Start of TASK INPUT

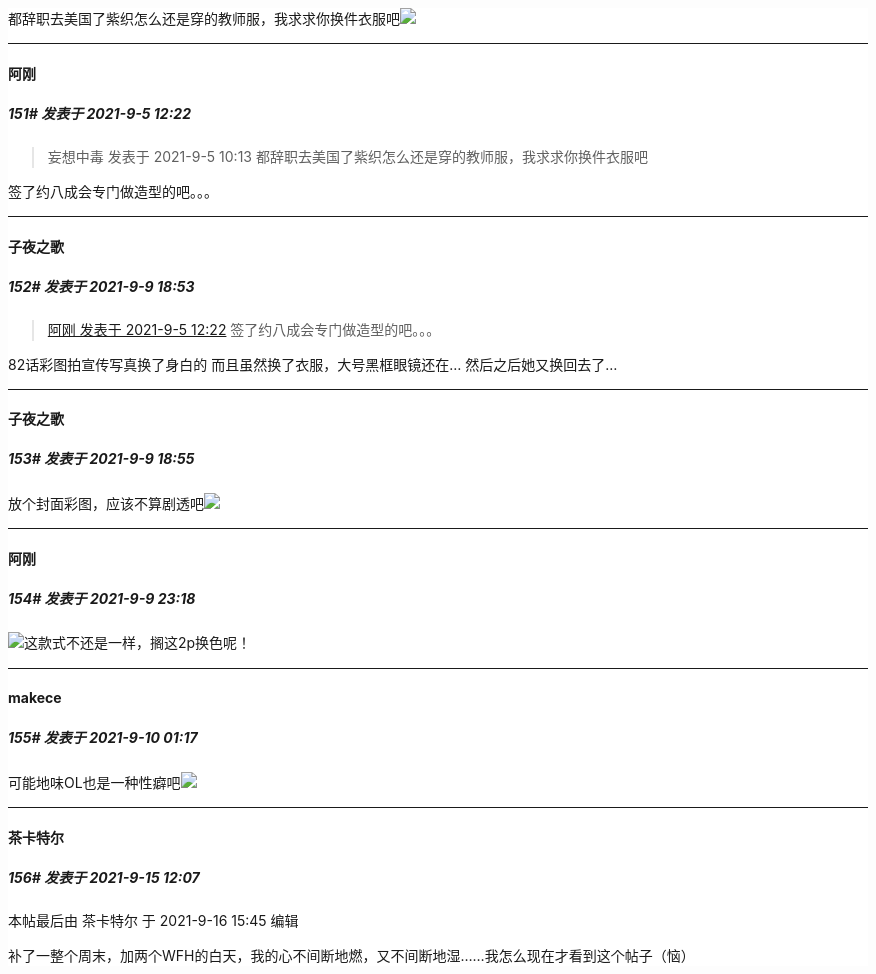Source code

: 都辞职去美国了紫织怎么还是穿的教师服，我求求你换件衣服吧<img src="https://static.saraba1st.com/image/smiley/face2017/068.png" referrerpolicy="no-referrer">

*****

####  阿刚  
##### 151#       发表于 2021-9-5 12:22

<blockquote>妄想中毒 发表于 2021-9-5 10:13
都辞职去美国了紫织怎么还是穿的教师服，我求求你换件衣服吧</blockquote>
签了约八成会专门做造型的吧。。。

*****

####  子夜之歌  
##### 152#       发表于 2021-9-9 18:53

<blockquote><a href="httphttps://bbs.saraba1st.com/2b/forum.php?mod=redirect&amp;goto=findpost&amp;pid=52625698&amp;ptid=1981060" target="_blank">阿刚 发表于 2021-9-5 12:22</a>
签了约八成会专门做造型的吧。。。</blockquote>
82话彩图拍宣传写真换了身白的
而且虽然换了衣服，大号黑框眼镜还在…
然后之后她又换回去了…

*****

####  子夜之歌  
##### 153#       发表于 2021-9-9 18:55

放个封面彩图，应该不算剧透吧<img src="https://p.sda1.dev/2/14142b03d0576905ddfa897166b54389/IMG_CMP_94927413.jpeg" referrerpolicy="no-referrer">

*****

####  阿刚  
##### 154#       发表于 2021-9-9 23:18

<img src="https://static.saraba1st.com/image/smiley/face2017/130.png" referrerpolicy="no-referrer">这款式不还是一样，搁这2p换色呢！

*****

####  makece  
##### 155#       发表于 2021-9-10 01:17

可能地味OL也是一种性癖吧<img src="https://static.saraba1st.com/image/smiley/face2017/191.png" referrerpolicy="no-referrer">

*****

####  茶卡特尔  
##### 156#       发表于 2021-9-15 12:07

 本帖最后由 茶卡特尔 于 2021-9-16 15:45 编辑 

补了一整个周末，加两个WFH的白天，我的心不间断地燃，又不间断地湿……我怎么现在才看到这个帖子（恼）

End of TASK INPUT
Start of TASK INPUT

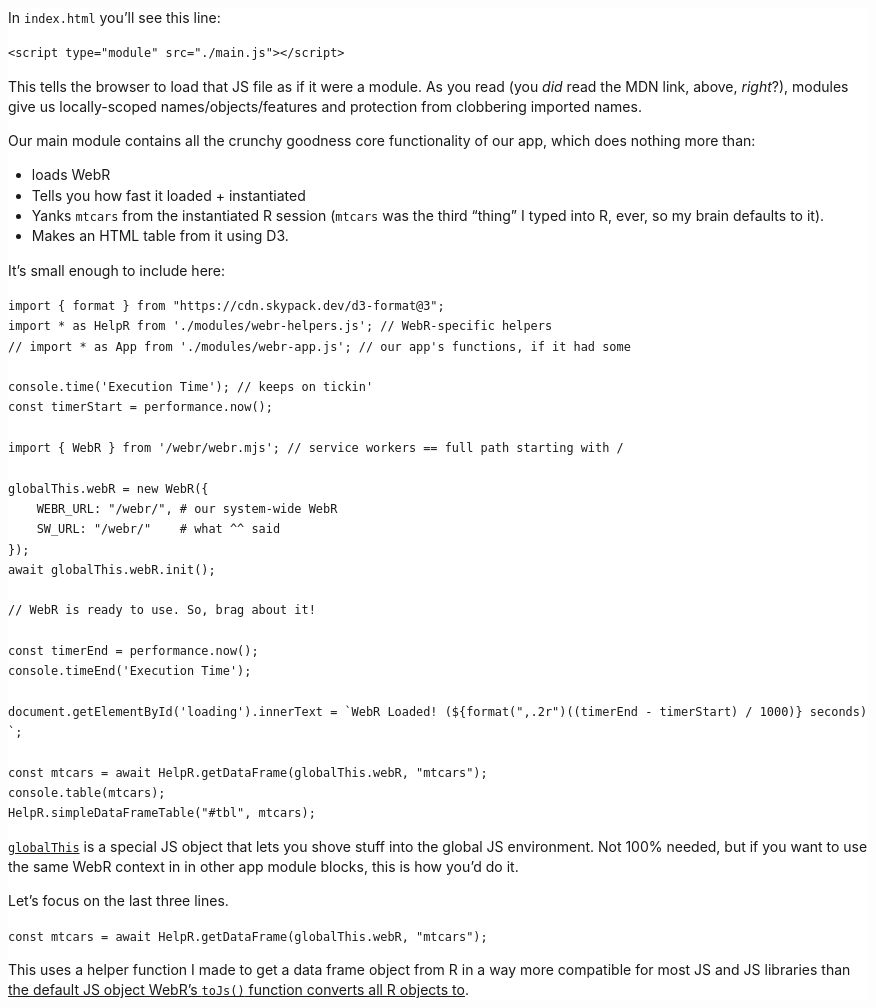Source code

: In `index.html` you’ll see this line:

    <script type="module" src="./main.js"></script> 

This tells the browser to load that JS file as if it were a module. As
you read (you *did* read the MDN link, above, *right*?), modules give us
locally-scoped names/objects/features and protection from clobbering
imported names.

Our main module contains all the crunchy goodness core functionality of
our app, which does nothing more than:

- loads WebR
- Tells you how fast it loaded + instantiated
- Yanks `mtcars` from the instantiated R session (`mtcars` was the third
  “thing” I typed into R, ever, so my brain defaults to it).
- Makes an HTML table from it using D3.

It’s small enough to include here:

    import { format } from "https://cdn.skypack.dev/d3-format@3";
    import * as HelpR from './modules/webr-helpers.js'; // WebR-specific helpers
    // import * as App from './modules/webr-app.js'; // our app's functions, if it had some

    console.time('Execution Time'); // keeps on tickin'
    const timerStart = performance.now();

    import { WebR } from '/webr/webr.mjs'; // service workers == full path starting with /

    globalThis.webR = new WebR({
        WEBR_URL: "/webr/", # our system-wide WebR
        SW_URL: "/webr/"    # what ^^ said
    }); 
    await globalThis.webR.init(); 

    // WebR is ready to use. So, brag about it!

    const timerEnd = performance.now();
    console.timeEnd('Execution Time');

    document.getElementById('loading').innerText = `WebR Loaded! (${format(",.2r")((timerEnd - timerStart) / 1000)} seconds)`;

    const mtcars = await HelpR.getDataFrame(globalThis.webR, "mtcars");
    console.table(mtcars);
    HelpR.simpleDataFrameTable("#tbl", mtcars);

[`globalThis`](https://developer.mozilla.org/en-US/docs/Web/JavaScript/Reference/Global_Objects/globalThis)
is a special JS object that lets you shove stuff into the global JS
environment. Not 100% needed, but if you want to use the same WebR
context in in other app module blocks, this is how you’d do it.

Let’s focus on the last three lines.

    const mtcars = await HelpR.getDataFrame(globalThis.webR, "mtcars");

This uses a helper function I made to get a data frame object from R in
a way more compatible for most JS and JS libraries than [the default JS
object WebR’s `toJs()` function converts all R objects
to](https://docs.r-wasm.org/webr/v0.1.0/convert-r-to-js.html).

End of TASK INPUT
Start of TASK INPUT

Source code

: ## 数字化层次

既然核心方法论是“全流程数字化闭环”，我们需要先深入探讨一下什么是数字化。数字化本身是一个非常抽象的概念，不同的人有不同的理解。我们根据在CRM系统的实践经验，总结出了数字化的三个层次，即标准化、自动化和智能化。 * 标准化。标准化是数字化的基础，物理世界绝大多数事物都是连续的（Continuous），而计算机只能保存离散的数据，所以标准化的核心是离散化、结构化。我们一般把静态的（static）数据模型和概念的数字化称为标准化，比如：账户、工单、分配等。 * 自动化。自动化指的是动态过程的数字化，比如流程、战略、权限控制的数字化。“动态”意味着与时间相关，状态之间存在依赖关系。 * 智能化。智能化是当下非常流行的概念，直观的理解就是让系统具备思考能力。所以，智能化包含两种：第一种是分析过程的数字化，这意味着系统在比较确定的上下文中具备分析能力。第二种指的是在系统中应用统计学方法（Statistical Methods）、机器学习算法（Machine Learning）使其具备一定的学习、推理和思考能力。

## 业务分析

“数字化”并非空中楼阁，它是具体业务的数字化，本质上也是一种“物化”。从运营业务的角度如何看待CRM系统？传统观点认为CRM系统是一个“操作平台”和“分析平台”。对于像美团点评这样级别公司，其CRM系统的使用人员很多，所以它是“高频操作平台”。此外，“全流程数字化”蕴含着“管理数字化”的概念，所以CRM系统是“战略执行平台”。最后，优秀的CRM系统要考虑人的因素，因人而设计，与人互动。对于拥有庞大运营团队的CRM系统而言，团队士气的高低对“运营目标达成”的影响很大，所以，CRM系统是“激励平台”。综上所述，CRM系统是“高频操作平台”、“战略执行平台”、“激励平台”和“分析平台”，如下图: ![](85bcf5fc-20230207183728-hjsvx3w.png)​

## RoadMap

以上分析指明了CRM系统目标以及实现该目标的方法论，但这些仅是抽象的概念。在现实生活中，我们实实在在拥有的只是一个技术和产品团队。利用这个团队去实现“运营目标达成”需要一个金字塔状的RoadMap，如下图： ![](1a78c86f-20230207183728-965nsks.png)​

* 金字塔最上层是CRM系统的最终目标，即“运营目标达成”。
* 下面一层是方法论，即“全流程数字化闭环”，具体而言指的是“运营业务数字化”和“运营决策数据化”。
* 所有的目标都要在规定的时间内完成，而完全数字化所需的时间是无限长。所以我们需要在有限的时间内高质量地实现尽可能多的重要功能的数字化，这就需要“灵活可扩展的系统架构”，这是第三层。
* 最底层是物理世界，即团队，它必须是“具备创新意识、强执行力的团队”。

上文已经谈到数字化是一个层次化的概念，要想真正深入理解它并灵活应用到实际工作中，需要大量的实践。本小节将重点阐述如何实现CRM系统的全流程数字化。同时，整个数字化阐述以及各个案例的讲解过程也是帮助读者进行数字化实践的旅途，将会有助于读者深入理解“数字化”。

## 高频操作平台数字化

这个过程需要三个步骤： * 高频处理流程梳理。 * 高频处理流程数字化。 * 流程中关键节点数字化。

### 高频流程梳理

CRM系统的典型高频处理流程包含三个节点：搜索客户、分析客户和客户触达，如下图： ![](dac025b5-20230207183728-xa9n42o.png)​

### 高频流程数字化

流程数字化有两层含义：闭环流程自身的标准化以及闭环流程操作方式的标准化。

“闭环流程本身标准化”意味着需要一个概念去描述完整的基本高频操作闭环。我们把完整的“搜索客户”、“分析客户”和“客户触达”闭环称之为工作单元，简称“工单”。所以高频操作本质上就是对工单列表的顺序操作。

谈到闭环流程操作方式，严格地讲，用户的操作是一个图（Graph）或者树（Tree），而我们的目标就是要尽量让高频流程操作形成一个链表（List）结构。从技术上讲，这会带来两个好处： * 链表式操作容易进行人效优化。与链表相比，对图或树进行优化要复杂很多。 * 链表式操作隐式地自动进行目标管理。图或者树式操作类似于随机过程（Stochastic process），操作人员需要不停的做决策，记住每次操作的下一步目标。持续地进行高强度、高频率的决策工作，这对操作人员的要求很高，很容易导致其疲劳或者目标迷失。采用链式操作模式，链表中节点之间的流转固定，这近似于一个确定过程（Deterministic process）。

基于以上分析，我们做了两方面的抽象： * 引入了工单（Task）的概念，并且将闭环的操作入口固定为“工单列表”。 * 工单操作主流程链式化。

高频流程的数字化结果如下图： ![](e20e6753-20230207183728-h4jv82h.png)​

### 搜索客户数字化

End of TASK INPUT

TO-DO ITEM
Go through the entries above and report each line with the string "static" in it.

YOUR SOLUTION
: 都辞职去美国了紫织怎么还是穿的教师服，我求求你换件衣服吧<img src="https://static.saraba1st.com/image/smiley/face2017/068.png" referrerpolicy="no-referrer">
<img src="https://static.saraba1st.com/image/smiley/face2017/130.png" referrerpolicy="no-referrer">这款式不还是一样，搁这2p换色呢！
可能地味OL也是一种性癖吧<img src="https://static.saraba1st.com/image/smiley/face2017/191.png" referrerpolicy="no-referrer">
既然核心方法论是“全流程数字化闭环”，我们需要先深入探讨一下什么是数字化。数字化本身是一个非常抽象的概念，不同的人有不同的理解。我们根据在CRM系统的实践经验，总结出了数字化的三个层次，即标准化、自动化和智能化。 * 标准化。标准化是数字化的基础，物理世界绝大多数事物都是连续的（Continuous），而计算机只能保存离散的数据，所以标准化的核心是离散化、结构化。我们一般把静态的（static）数据模型和概念的数字化称为标准化，比如：账户、工单、分配等。 * 自动化。自动化指的是动态过程的数字化，比如流程、战略、权限控制的数字化。“动态”意味着与时间相关，状态之间存在依赖关系。 * 智能化。智能化是当下非常流行的概念，直观的理解就是让系统具备思考能力。所以，智能化包含两种：第一种是分析过程的数字化，这意味着系统在比较确定的上下文中具备分析能力。第二种指的是在系统中应用统计学方法（Statistical Methods）、机器学习算法（Machine Learning）使其具备一定的学习、推理和思考能力。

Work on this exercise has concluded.